Zugleich greifen wir auf, was uns unsere Testimonials gespiegelt haben. Fachkräfte zu gewinnen und zu halten, bleibt eine zentrale Herausforderung. Robert Oettinger, Geschäftsführer der Oettinger-Gruppe, hat es so formuliert – viele technische Innovationen zielen darauf ab, den Personaleinsatz zu reduzieren und die Mitarbeitenden zu entlasten.

Das stärkt nicht nur die Produktivität, sondern auch die Arbeitgeberattraktivität. Genau hier setzt die RATL an, denn wir zeigen solche Lösungen im Live-Einsatz und machen sichtbar, wie Technologie dazu beitragen kann, Arbeit sicherer, effizienter und attraktiver zu gestalten.

ABZ: Neben den Demo-Formaten können Besucher der Messe auch eine "Live-Werkstatt" besuchen. Was wird sie dort erwarten?

Hogenmüller: Mit der neuen "Live Werkstatt powered by GRANIT PARTS" öffnen wir die RATL für eine weitere wichtige Zielgruppe – Werkstattleiter, Servicemitarbeiter, Ersatzteillageristen und Disponenten in der Baumaschinentechnik. Damit erweitern wir unser Besucherfeld, ohne den Fokus auf unsere Kernzielgruppen – Tiefbau, Abbruch und Recycling – zu verlieren.

Das Konzept passt perfekt zu unserer DNA: Technologien, Systeme und Komponenten praxisnah erlebbar zu machen. Gemeinsam mit zwölf Partnerbetrieben zeigt die Fricke-Gruppe in Karlsruhe modernste Ausstattung und Prozesse für Parts & Service 4.0 – vom Spezialwerkzeug über digitale Diagnosesysteme bis hin zu Hebebühnen und Reifenmontagetechnik.

ABZ: Frau Hogenmüller, worauf freuen Sie sich persönlich am meisten zur RATL 2025?

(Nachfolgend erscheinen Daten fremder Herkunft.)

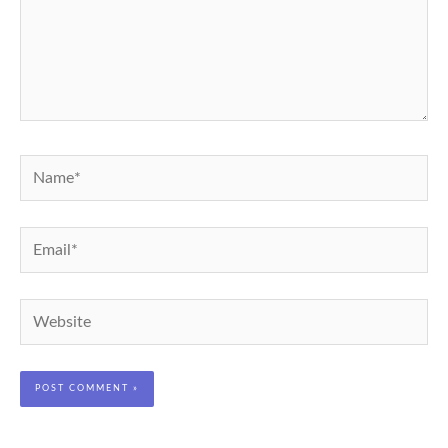
Name*
Email*
Website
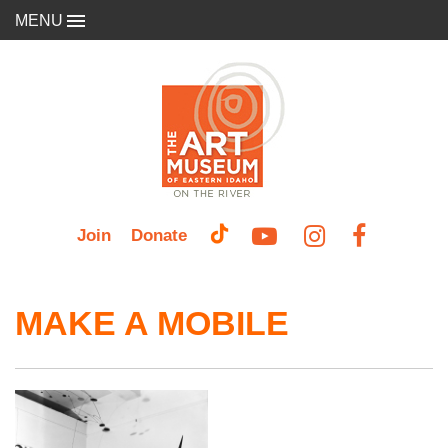
MENU
Join
Donate
MAKE A MOBILE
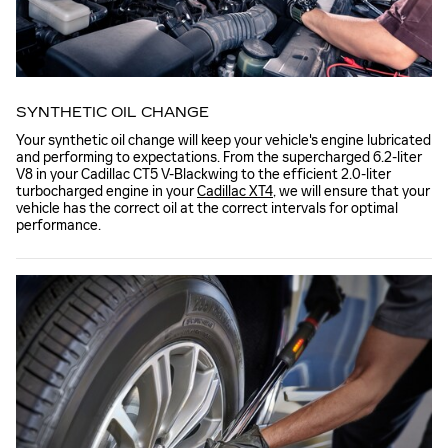
SYNTHETIC OIL CHANGE
Your synthetic oil change will keep your vehicle's engine lubricated
and performing to expectations. From the supercharged 6.2-liter
V8 in your Cadillac CT5 V-Blackwing to the efficient 2.0-liter
turbocharged engine in your
Cadillac XT4
, we will ensure that your
vehicle has the correct oil at the correct intervals for optimal
performance.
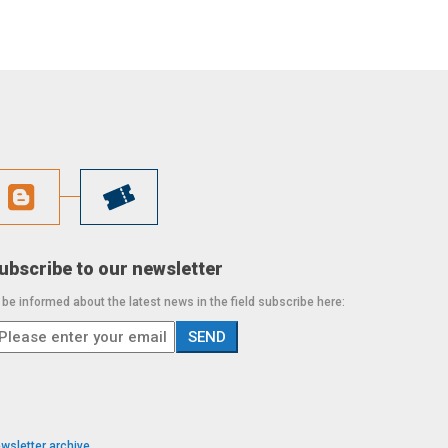
ubscribe to our newsletter
 be informed about the latest news in the field subscribe here:
wsletter archive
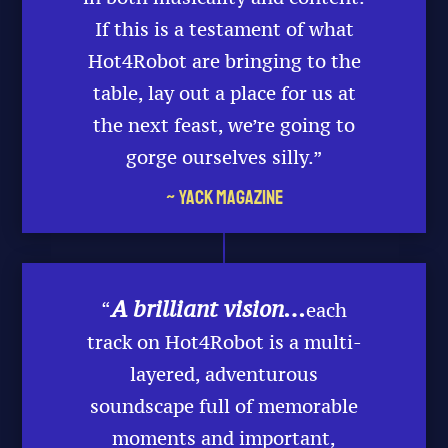
If this is a testament of what
Hot4Robot are bringing to the
table, lay out a place for us at
the next feast, we’re going to
gorge ourselves silly.”
~ Yack Magazine
A brilliant vision…
“
each
track on Hot4Robot is a multi-
layered, adventurous
soundscape full of memorable
moments and important,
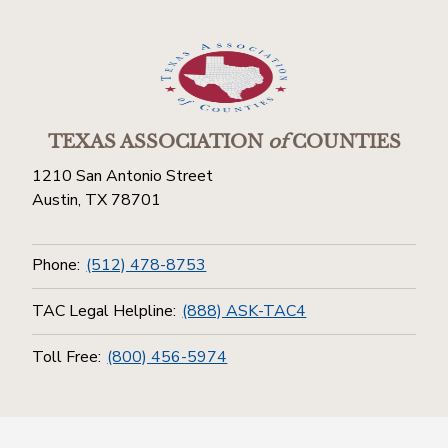
TEXAS ASSOCIATION
of
COUNTIES
1210 San Antonio Street
Austin, TX 78701
Phone:
(512) 478-8753
TAC Legal Helpline:
(888) ASK-TAC4
Toll Free:
(800) 456-5974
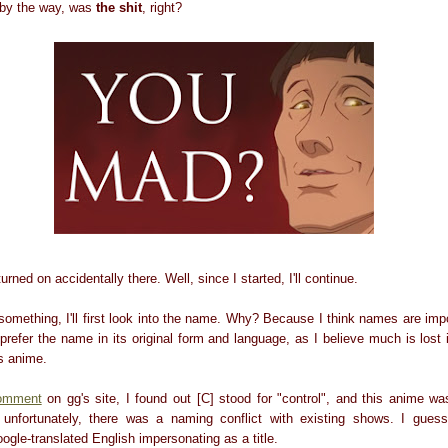
, by the way, was
the shit
, right?
urned on accidentally there. Well, since I started, I'll continue.
 something, I'll first look into the name. Why? Because I think names are im
I prefer the name in its original form and language, as I believe much is lost i
is anime.
omment
on gg's site, I found out [C] stood for "control", and this anime 
 unfortunately, there was a naming conflict with existing shows. I guess
gle-translated English impersonating as a title.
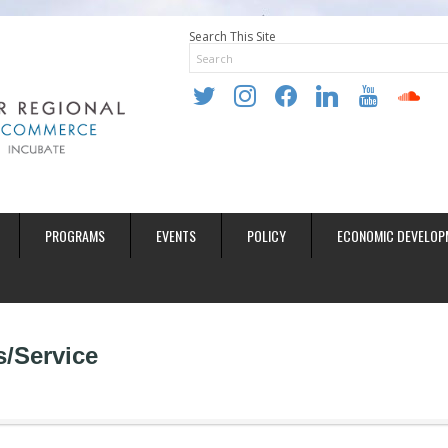
Search This Site
twitter
instagram
facebook
linkedin
youtube
soundclo
PROGRAMS
EVENTS
POLICY
ECONOMIC DEVELOP
s/Service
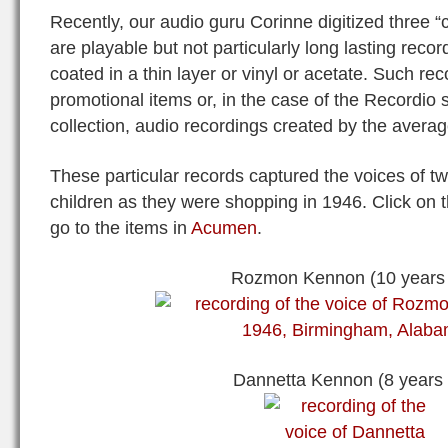
Recently, our audio guru Corinne digitized three 
are playable but not particularly long lasting rec
coated in a thin layer or vinyl or acetate. Such re
promotional items or, in the case of the Recordio
collection, audio recordings created by the averag
These particular records captured the voices of t
children as they were shopping in 1946. Click on 
go to the items in
Acumen
.
Rozmon Kennon (10 years 
Dannetta Kennon (8 years 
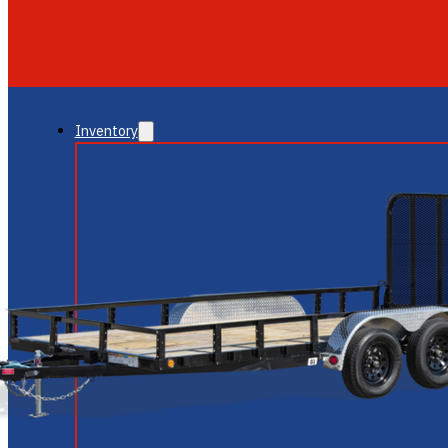
GLENDALE
NEW RIVER
Inventory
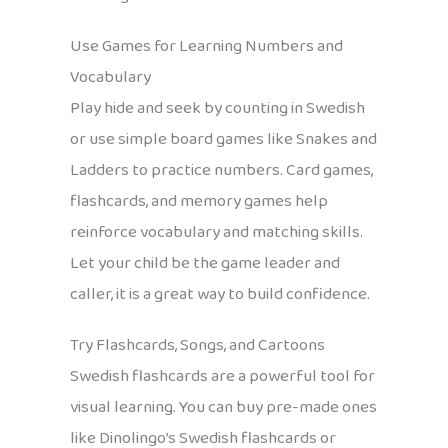
Use Games for Learning Numbers and
Vocabulary
Play hide and seek by counting in Swedish
or use simple board games like Snakes and
Ladders to practice numbers. Card games,
flashcards, and memory games help
reinforce vocabulary and matching skills.
Let your child be the game leader and
caller, it is a great way to build confidence.
Try Flashcards, Songs, and Cartoons
Swedish flashcards are a powerful tool for
visual learning. You can buy pre-made ones
like Dinolingo’s Swedish flashcards or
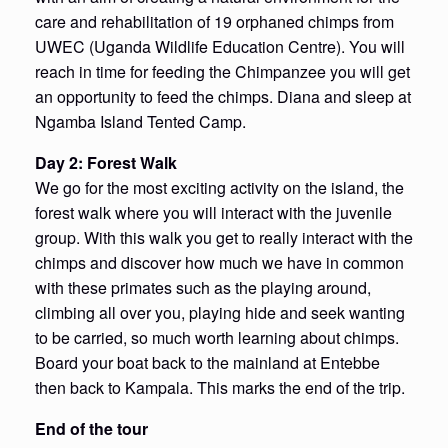
care and rehabilitation of 19 orphaned chimps from
UWEC (Uganda Wildlife Education Centre). You will
reach in time for feeding the Chimpanzee you will get
an opportunity to feed the chimps. Diana and sleep at
Ngamba Island Tented Camp.
Day 2: Forest Walk
We go for the most exciting activity on the island, the
forest walk where you will interact with the juvenile
group. With this walk you get to really interact with the
chimps and discover how much we have in common
with these primates such as the playing around,
climbing all over you, playing hide and seek wanting
to be carried, so much worth learning about chimps.
Board your boat back to the mainland at Entebbe
then back to Kampala. This marks the end of the trip.
End of the tour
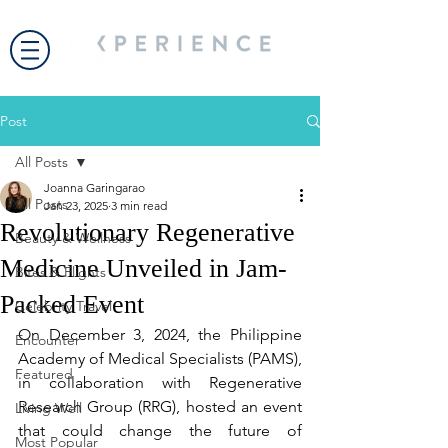
Post
All Posts
Joanna Garingarao
All Posts
Jan 23, 2025
3 min read
Revolutionary Regenerative
Beauty & Wellness
Medicine Unveiled in Jam-
Bites & Flights
Packed Event
Celebrity Travel
On December 3, 2024, the Philippine 
Encounter
Academy of Medical Specialists (PAMS), 
Featured
in collaboration with Regenerative 
Research Group (RRG), hosted an event 
Living Well
that could change the future of 
Most Popular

Hogenmüller: Ich freue mich darauf, unseren Besuchern echte Wow-Momente zu bescheren: Dass sie erleben, wie Technik mit Tiefgang, spannende Innovationen und praxisnahe Lösungen Hand in Hand gehen. Die RATL soll neugierig machen, Möglichkeiten aufzeigen und gleichzeitig unterhalten – kurz: Fachlichkeit und Erlebnis perfekt verbinden. Für alle, die zum ersten Mal kommen, soll es ein Moment der Begeisterung sein, und für unsere treuen RATL-Fans eine spürbare Weiterentwicklung, die echte Verbindungen schafft und ehrliche Beratung ermöglicht.

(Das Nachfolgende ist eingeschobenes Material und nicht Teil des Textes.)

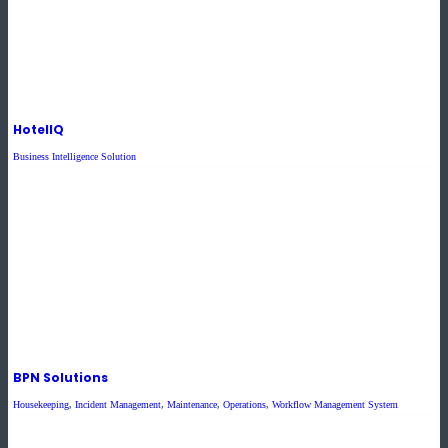
HotelIQ
Business Intelligence Solution
BPN Solutions
Housekeeping
,
Incident Management
,
Maintenance
,
Operations
,
Workflow Management System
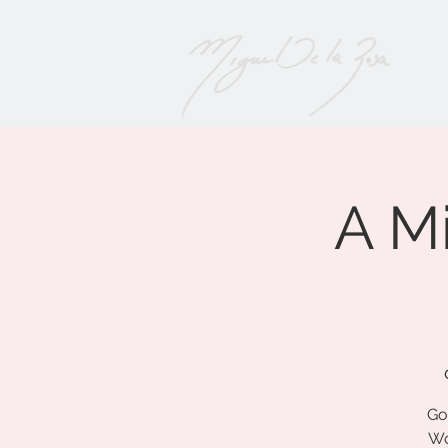
A M
Go
Wo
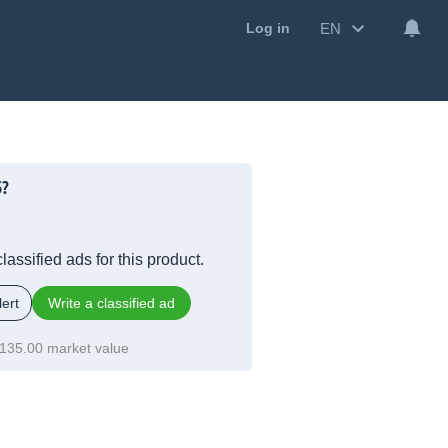
EN
Log in
5?
lassified ads for this product.
ert
Write a classified ad
135.00 market value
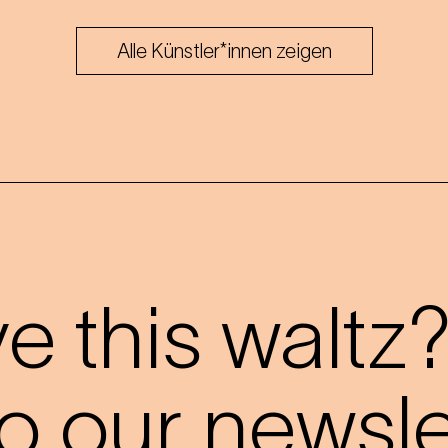
Alle Künstler*innen zeigen
 this waltz
o our newslet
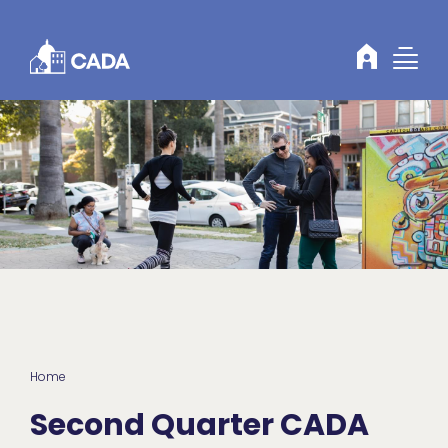
Skip to Content
Home
Second Quarter CADA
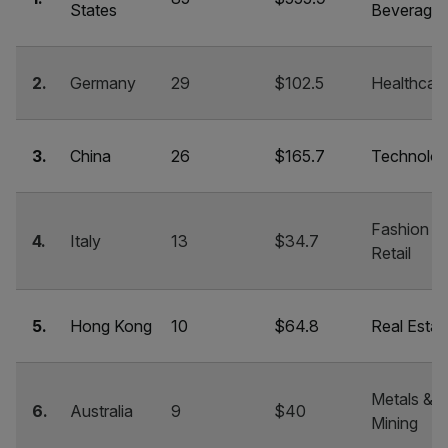
States
Beverage
2.
Germany
29
$102.5
Healthcar
3.
China
26
$165.7
Technolo
Fashion &
4.
Italy
13
$34.7
Retail
5.
Hong Kong
10
$64.8
Real Estat
Metals &
6.
Australia
9
$40
Mining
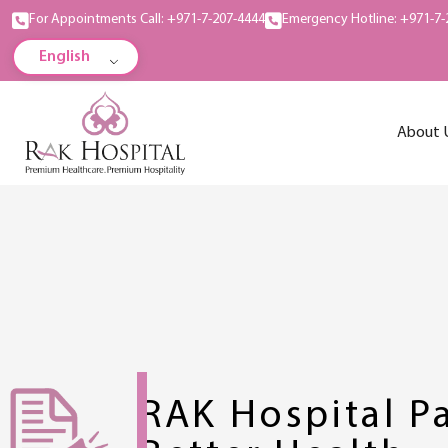
For Appointments Call: +971-7-207-4444
Emergency Hotline: +971-7-
English
About 
RAK Hospital Pa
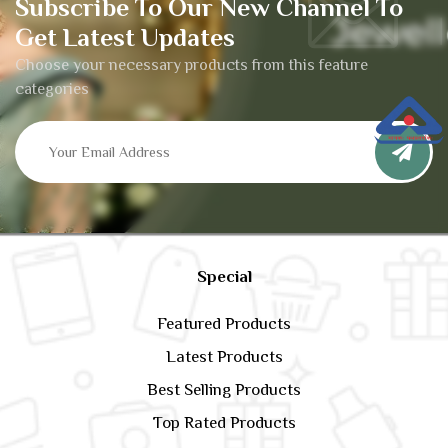
Subscribe To Our New Channel To
Get Latest Updates
Choose your necessary products from this feature
categories
Special
Featured Products
Latest Products
Best Selling Products
Top Rated Products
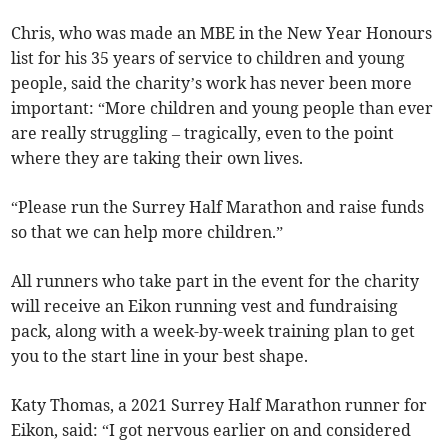
Chris, who was made an MBE in the New Year Honours
list for his 35 years of service to children and young
people, said the charity’s work has never been more
important: “More children and young people than ever
are really struggling – tragically, even to the point
where they are taking their own lives.
“Please run the Surrey Half Marathon and raise funds
so that we can help more children.”
All runners who take part in the event for the charity
will receive an Eikon running vest and fundraising
pack, along with a week-by-week training plan to get
you to the start line in your best shape.
Katy Thomas, a 2021 Surrey Half Marathon runner for
Eikon, said: “I got nervous earlier on and considered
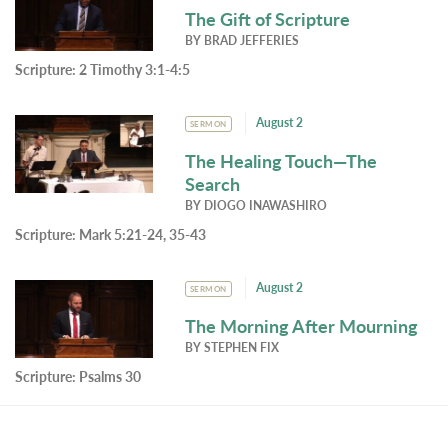
The Gift of Scripture
BY
BRAD JEFFERIES
Scripture:
2 Timothy 3:1-4:5
August 2
SERMON
The Healing Touch—The
Search
BY
DIOGO INAWASHIRO
Scripture:
Mark 5:21-24, 35-43
August 2
SERMON
The Morning After Mourning
BY
STEPHEN FIX
Scripture:
Psalms 30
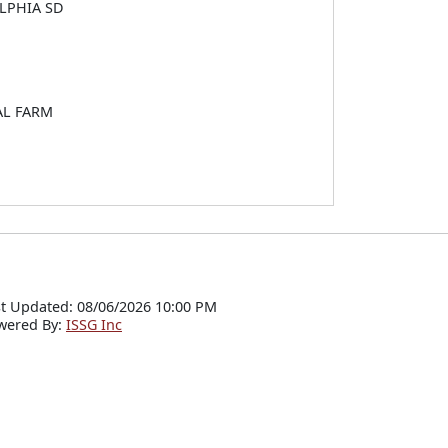
LPHIA SD
AL FARM
t Updated: 08/06/2026 10:00 PM
wered By:
ISSG Inc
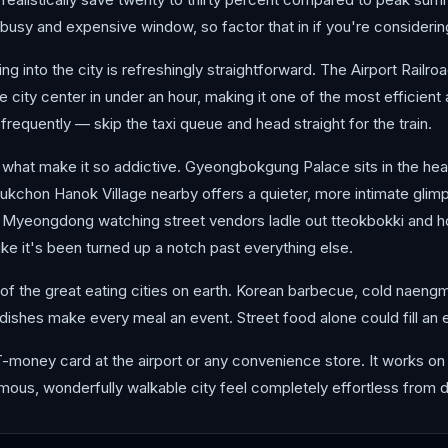
sy and expensive window, so factor that in if you're considering 
ting into the city is refreshingly straightforward. The Airport Rai
the city center in under an hour, making it one of the most efficient
s frequently — skip the taxi queue and head straight for the train.
 what make it so addictive. Gyeongbokgung Palace sits in the heart
Bukchon Hanok Village nearby offers a quieter, more intimate glimps
in Myeongdong watching street vendors ladle out tteokbokki and h
ke it's been turned up a notch past everything else.
 of the great eating cities on earth. Korean barbecue, cold naeng
 dishes make every meal an event. Street food alone could fill an en
T-money card at the airport or any convenience store. It works 
normous, wonderfully walkable city feel completely effortless from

Genauso freue ich mich auf mein Team: Jeder Einzelne bringt Leidenschaft, Persönlichkeit und Nähe zur Branche ein, sodass die RATL ihre unverwechselbare Handschrift trägt.

Diese kollektive Energie sichtbar werden zu lassen – und zu wissen, dass sie in jeder Faser die Aussteller und Besucher erreicht – ist für mich das Schönste an dieser Messe.